— BEGIN Source extract —
ValidatorTraitImporterTest->testValidatorDuplicateTraitsFile

  • Enter a single row and check it is in the $unique_traits array
  • Re-enter the previous row (duplicate)
  • Provide a key in $context['indices'] that is not one of: trait, method, unit
  • Enter a 2nd unique row
  • Enter a third row with same trait + method as row 1, same unit as row 2 (not a duplicate)

ValidatorTraitImporterTest->testValidatorDuplicateTraitsDatabase

  • Validate a single row and check against an empty database
  • Enter a trait into the database and then try to validate the same trait details
  • Validate trait details where trait name and method name already exist in the database, but unit is unique

Manual Testing

  1. Build a docker image + container off of this branch.
— END Source extract —
— BEGIN Provided records —
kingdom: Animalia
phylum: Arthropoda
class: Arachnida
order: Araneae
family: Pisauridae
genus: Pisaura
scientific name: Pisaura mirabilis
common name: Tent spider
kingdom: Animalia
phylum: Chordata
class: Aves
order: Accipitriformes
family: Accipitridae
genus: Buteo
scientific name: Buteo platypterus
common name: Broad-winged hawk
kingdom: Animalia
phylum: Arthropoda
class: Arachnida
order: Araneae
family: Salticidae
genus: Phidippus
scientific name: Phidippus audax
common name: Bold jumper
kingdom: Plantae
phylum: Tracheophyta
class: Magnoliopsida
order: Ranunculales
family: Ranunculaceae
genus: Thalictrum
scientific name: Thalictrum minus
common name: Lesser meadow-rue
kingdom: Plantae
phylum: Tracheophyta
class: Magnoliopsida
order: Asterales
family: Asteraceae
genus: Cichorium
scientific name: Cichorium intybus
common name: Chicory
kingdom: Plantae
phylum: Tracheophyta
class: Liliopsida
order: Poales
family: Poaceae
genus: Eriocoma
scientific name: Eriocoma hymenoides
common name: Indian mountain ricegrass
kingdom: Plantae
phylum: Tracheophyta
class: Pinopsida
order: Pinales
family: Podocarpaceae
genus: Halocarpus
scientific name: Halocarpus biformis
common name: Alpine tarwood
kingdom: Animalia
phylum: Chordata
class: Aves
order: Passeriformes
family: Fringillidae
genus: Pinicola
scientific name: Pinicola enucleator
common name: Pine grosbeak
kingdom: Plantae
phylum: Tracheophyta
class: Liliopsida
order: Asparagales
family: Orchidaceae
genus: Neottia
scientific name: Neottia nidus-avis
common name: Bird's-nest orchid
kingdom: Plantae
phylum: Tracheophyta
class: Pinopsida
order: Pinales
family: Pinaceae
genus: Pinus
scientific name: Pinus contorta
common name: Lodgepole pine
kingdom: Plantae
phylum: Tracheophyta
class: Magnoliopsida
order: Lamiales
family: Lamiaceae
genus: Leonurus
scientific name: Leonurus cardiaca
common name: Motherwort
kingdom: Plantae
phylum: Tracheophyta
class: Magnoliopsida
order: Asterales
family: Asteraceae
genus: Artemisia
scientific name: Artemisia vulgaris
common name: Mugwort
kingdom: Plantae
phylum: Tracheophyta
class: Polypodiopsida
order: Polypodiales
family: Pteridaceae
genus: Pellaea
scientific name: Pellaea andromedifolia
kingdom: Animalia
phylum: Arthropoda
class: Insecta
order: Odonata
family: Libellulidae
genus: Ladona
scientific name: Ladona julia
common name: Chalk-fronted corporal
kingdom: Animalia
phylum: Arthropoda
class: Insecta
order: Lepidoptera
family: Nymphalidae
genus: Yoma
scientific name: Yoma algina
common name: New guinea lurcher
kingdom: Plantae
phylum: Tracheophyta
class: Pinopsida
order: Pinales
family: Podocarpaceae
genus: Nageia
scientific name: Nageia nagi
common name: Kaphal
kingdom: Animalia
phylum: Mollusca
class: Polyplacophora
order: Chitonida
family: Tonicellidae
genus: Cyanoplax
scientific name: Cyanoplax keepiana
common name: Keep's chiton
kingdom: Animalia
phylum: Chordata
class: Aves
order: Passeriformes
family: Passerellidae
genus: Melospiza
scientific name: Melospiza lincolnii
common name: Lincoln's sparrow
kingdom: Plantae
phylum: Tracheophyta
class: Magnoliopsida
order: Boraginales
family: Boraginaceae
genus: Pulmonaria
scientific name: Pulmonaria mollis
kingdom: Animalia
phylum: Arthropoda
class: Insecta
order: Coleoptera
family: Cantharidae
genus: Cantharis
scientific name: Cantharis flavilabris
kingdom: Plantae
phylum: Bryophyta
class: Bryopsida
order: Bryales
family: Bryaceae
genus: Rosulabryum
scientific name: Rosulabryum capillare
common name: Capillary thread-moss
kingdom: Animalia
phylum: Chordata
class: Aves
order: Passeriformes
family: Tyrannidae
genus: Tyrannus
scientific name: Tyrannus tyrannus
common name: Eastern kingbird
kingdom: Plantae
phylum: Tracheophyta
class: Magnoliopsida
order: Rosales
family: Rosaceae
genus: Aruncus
— END Provided records —
> **Task instructions**:
a – Do these statements agree with the validator test outline above? Answer yes or no for each, quoting the deciding words of the test outline. (i) In the file test, a third row with the same trait and method as row 1 and the same unit as row 2 counts as a duplicate. (ii) One database test validates trait details where the trait name and method name already exist but the unit is unique. (iii) Manual testing starts by building a docker image and container off of the branch.
b – Please carry on the validator test outline from its last line, adding the next few manual testing steps in the same numbered style.

> **Task responses**:
a –
(i) No: "Enter a third row with same trait + method as row 1, same unit as row 2 (not a duplicate)".
(ii) Yes: "Validate trait details where trait name and method name already exist in the database, but unit is unique".
(iii) Yes: "Build a docker image + container off of this branch."

b –
  2. Go to localhost (or whichever port you're using for this container) and sign in
  3. Add a new organism by navigating to Tripal > Content > Add Tripal Content and select Organism from the list
  4. Configure the module by going to Tripal > Extensions > Tripal Cultivate Phenotypes Configuration
  5. Open Execute PHP by going to Devel > Execute PHP. You may need to add it as an option by going to Configure and checking PHP Execute in the list first.

The following are templates for testing each validator individually. Play around with different values in $file_row, or $context['indices']. You can also try to trigger an exception by the checkIndices() method!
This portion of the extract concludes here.